Far too often shooters and gun owners accept gun shop gossip or “my buddy told me” information as fact—this is often true when it comes to sound suppressors for firearms. Before we jump into a discussion of hardware, we need to dispel some rumors and distortions. Distortion #1: “Silencers are illegal for citizens to own.” This is usually offered as a blanket statement, but the fact is that in a solid majority of the 50 states, a citizen can indeed own a firearms suppressor. To determine the laws in your state you will need to conduct your own research. An excellent resource is nraila.org/gunlaws.
The Ruger 22/45 TB offers users a threaded muzzle ideal for accepting a suppressor. Note the knurled thread protector. It is shown equipped with a Sig Sauer Mini Red Dot Sight and a LaserMax Uni-Max Micro red laser.
Distortion #2: “I’ve thought about getting a suppressor, but the paperwork process is too difficult.” You actually have to complete far more paperwork to purchase a car than you do a suppressor. You will indeed have to go through a Class III licensed dealer to purchase a sound suppressor. Any dealer licensed to sell suppressors will be able to walk you through the appropriate paperwork, called a “Form 4”—that’s their job.
There is little doubt that William B. Ruger set the bar for .22 LR pistols when he introduced the world to his MK I pistol.
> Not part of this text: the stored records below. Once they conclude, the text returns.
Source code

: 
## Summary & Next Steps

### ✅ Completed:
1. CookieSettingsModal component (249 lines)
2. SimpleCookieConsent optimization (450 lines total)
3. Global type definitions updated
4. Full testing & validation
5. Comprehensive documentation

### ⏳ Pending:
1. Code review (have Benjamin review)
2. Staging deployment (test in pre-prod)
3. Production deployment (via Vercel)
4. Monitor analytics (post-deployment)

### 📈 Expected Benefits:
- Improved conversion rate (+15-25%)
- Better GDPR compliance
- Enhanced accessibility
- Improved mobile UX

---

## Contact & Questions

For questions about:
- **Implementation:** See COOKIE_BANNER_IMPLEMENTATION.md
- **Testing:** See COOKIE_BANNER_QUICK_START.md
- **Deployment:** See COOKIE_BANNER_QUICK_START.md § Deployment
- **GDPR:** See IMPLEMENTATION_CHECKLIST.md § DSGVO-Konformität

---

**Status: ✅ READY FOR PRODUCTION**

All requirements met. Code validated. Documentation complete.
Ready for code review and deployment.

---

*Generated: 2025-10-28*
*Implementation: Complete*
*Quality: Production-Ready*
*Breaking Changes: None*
In the decades that followed its release, the Ruger MK I underwent numerous upgrades and improvements—including the redesigned frame, dubbed the 22/45. This year Ruger has introduced two new models of the 22/45 with factory threaded barrels to accept sound suppressors; Model 10149 and 10150. The 10150 model has fixed sights, while the 10149 includes Picatinny rails both atop the frame and fixed below the bull barrel. For this review, I examined the Model 10149.